Mighty pious of you.

12varielle
Ene 19, 2008, 4:24 pm

I certainly didn't mean to insult anyone's reading tastes. People enjoy what they enjoy. My taste is not someone else's. I'm merely trying to engender some discussion. Could a Thornton Wilder or Hemingway make it to the top of the charts in this day? There are certainly authors of that caliber out there, but they seldom shoot to the top of the charts.

13geneg
Ene 21, 2008, 3:09 pm

Here's a depressing thought: Danielle Steele and John Grisham, and Stephen King, and Sidney Sheldon, and Tom Clancy are the Hemingway's and the Wilder's of our time.

14varielle
Ene 21, 2008, 4:30 pm

To get me over that thought I went trolling through a used bookstore today and picked up some Hemingway, Frances Parkinson Keyes and Robertson Davies. Guess I'm just not with it these days.

15Polite_Society
Ene 21, 2008, 7:50 pm

That is indeed a depressing thought, geneg, and I'm putting it right out of my head, along with all the bestsellers of 1991!

16keren7
Abr 15, 2008, 6:52 pm

The firm and needful things

17LouisBranning
Abr 15, 2008, 8:07 pm

varielle, just last week on the New York Times bestseller list, the #1 fiction hardcover bestseller was Jhumpa Lahiri's Unaccustomed Earth, a book of literary short stories, and I found it rather startling for Lahiri to outsell everything else, even for a single week. It really is a marvelous book though.

18MAJic
Dic 2, 2009, 10:54 pm

I have read Needful Things about three times. After the first time I left it on the shelf and at times it entered my mind, but somehow I did not feel I had "got" it.

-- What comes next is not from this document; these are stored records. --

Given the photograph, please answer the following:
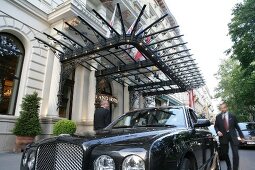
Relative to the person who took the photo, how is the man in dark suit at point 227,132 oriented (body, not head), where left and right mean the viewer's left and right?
facing the viewer

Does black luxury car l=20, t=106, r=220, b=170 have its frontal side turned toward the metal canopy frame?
no

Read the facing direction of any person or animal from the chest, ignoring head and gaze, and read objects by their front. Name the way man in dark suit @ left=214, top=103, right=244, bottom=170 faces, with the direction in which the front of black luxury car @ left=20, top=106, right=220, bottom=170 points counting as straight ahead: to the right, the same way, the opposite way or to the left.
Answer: the same way

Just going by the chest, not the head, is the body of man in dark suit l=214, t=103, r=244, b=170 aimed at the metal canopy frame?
no

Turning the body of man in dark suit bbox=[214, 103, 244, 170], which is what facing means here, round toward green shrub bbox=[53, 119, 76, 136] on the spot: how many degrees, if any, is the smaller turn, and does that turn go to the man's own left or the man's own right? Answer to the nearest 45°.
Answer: approximately 90° to the man's own right

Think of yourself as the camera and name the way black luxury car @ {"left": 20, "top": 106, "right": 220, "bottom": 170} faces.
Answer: facing the viewer and to the left of the viewer

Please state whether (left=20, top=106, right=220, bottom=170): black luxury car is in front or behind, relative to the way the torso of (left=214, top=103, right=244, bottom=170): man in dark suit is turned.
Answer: in front

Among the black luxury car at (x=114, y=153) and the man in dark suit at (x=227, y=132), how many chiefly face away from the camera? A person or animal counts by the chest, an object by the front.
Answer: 0
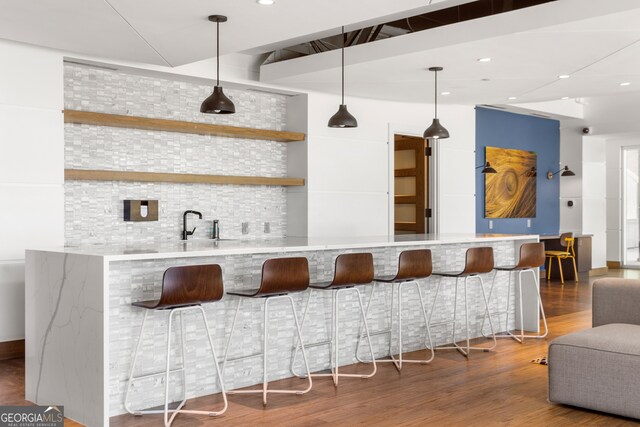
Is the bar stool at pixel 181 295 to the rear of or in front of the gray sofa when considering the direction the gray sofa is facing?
in front

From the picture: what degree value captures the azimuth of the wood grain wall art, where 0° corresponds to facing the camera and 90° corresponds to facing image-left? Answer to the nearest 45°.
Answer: approximately 315°

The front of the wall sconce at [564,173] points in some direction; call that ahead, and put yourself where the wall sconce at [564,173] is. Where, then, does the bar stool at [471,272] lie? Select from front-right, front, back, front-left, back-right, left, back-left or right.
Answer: front-right

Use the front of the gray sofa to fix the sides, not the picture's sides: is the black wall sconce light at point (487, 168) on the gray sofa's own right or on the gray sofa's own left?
on the gray sofa's own right

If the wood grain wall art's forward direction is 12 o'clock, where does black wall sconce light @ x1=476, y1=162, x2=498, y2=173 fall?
The black wall sconce light is roughly at 2 o'clock from the wood grain wall art.

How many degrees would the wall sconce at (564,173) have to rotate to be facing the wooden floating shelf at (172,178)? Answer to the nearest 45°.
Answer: approximately 90° to its right

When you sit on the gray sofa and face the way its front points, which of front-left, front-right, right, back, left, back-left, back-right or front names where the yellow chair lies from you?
back-right
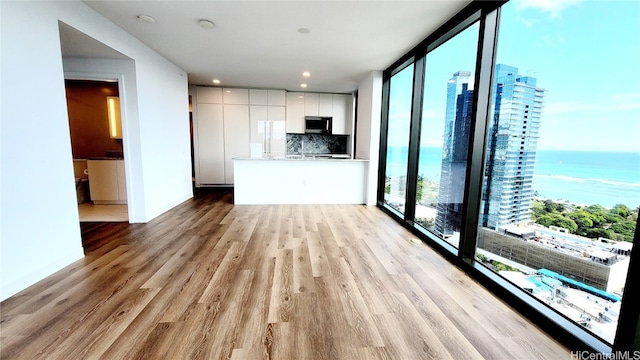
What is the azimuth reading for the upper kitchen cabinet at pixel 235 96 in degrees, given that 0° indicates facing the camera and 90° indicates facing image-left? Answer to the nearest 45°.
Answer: approximately 0°

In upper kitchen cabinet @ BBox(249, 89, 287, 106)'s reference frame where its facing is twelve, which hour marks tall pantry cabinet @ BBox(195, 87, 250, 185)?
The tall pantry cabinet is roughly at 3 o'clock from the upper kitchen cabinet.

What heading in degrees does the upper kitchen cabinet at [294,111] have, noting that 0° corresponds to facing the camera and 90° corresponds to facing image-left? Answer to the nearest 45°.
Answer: approximately 0°

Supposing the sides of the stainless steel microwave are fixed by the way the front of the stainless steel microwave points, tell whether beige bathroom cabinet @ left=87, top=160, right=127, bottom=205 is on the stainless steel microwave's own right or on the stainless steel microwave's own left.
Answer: on the stainless steel microwave's own right
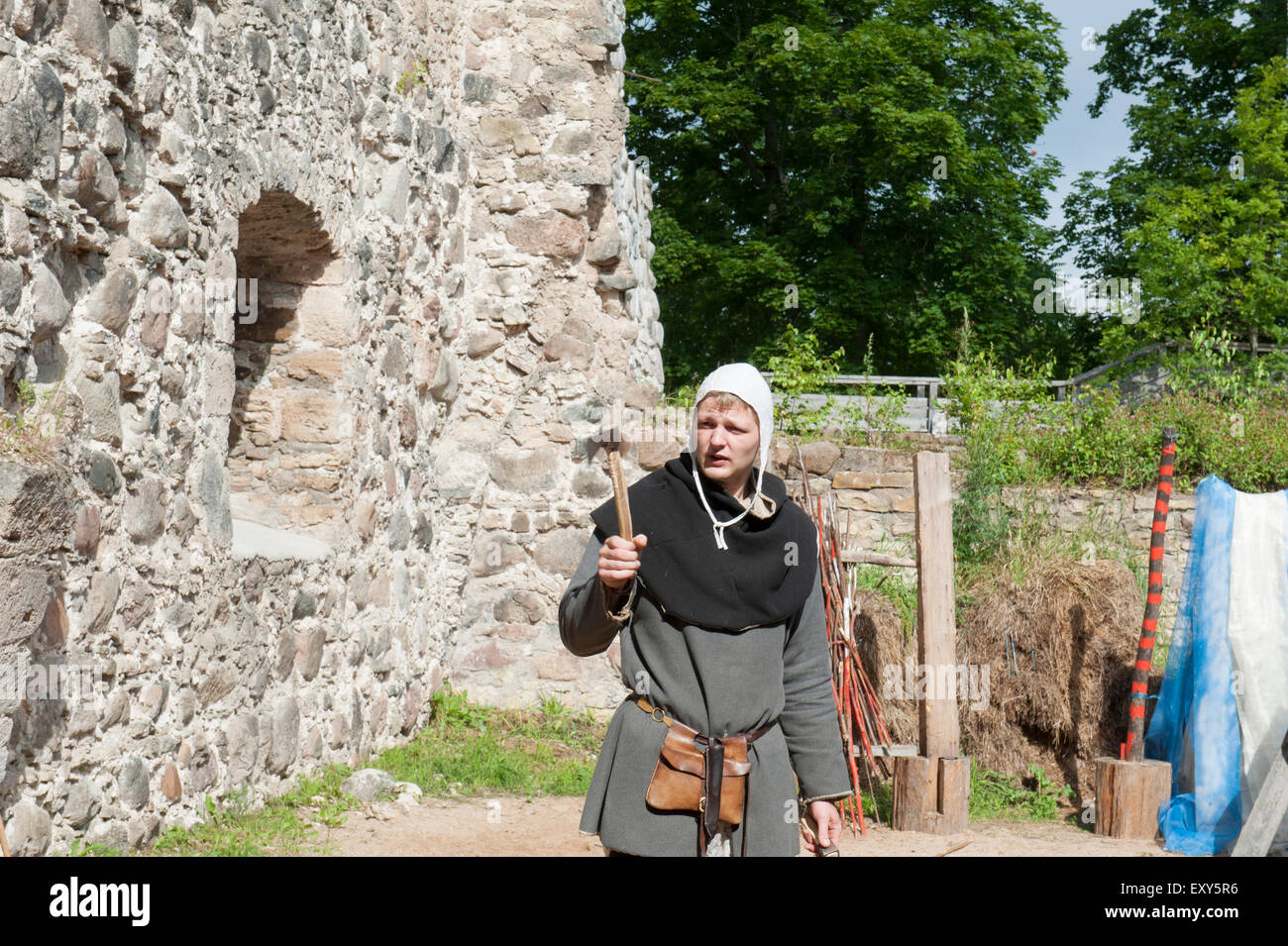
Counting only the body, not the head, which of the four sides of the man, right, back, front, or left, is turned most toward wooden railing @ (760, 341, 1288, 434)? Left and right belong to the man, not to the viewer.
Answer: back

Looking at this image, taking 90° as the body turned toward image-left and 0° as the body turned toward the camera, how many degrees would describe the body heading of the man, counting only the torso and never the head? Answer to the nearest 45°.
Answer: approximately 0°

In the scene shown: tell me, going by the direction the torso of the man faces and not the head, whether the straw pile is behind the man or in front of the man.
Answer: behind

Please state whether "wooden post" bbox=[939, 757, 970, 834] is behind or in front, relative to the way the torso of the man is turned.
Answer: behind

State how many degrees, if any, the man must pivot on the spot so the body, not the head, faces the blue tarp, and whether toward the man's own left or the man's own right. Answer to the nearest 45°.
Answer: approximately 135° to the man's own left

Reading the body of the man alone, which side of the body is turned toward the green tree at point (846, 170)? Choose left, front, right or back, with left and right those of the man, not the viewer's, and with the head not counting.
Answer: back

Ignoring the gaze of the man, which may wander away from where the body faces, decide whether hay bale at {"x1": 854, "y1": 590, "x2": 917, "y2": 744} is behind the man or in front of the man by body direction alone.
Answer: behind

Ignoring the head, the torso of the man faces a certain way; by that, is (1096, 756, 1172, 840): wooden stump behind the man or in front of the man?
behind

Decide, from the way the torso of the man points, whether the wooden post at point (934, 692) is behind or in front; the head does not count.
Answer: behind

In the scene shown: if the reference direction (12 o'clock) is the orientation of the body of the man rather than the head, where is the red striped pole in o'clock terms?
The red striped pole is roughly at 7 o'clock from the man.
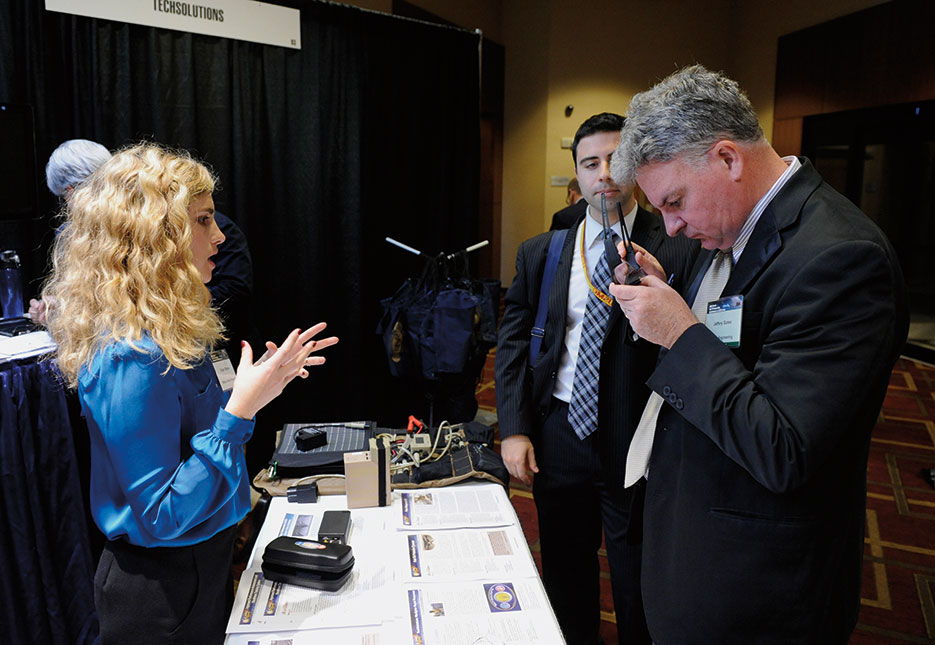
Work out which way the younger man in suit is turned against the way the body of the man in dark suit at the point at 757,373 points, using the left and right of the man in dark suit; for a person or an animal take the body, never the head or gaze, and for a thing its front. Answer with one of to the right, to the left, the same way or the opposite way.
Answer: to the left

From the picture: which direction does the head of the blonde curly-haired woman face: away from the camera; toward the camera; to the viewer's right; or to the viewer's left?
to the viewer's right

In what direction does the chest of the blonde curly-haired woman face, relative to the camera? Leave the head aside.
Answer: to the viewer's right

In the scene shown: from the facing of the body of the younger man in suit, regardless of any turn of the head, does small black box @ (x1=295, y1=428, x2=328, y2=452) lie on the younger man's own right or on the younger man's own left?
on the younger man's own right

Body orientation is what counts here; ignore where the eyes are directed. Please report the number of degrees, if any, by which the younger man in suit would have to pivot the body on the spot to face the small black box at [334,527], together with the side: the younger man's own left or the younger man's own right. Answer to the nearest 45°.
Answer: approximately 45° to the younger man's own right

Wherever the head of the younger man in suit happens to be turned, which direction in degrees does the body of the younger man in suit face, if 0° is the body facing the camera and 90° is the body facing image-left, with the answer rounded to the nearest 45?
approximately 0°

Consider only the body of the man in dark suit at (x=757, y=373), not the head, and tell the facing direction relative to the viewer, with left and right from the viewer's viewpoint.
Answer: facing to the left of the viewer
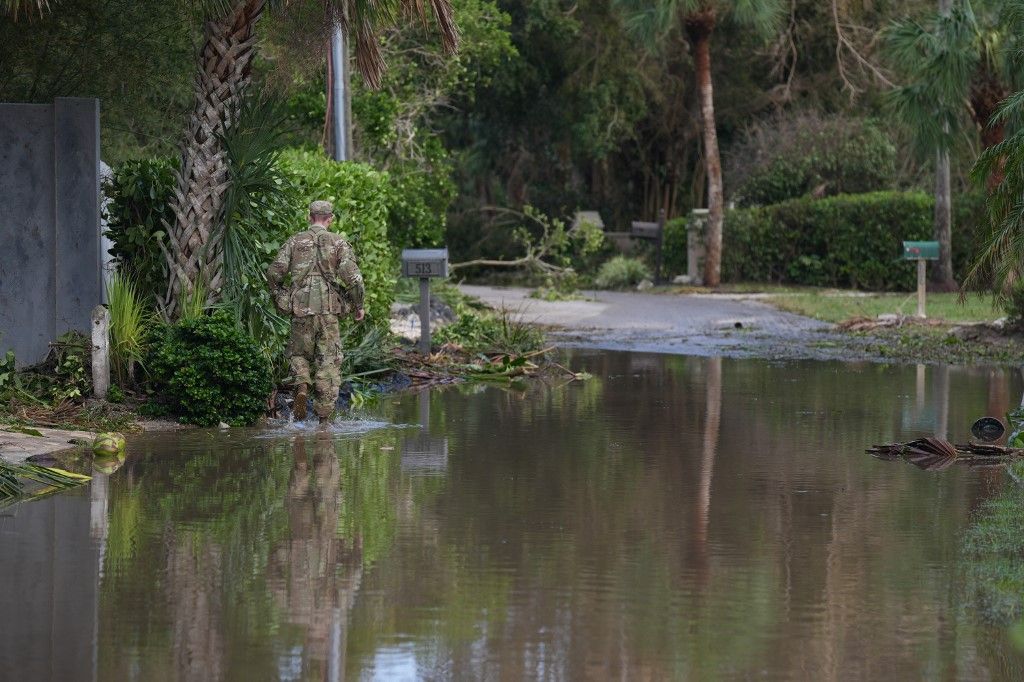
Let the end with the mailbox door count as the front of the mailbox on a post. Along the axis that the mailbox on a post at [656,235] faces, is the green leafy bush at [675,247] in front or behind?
behind

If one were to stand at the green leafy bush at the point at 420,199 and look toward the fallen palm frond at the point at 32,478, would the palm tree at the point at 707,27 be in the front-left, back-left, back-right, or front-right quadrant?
back-left

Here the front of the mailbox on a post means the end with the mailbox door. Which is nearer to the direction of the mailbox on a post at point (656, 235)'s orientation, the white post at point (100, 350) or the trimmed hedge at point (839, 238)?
the white post

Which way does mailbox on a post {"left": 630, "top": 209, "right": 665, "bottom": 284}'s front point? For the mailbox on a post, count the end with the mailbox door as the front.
to the viewer's left

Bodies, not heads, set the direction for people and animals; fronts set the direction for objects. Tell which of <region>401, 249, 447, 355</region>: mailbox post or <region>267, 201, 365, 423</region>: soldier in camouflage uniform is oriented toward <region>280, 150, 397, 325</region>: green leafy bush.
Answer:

It seemed to me that I must have missed something, as I was not "satisfied" with my memory of the story.

So I read it again, looking for the depth I felt ought to have been there.

Maybe I took it too seriously?
Too lightly?

It was like Chinese food and digested away on me; and left me hungry.

It could have been so great!

So, I read it again. I still don't know?

19rocketjk
Dic 3, 2009, 2:44 pm

Nothing for me, here.

20adpaton
Jul 12, 2010, 6:41 am

Scarlett it was given to me, I didn't buy it, Loves Music, Loves to dance ditto - I'm not a big enough mary Higgins Clark fan to buy her books for myself and, of course, Needful Things. Also The Firm, although I got that second hand years later.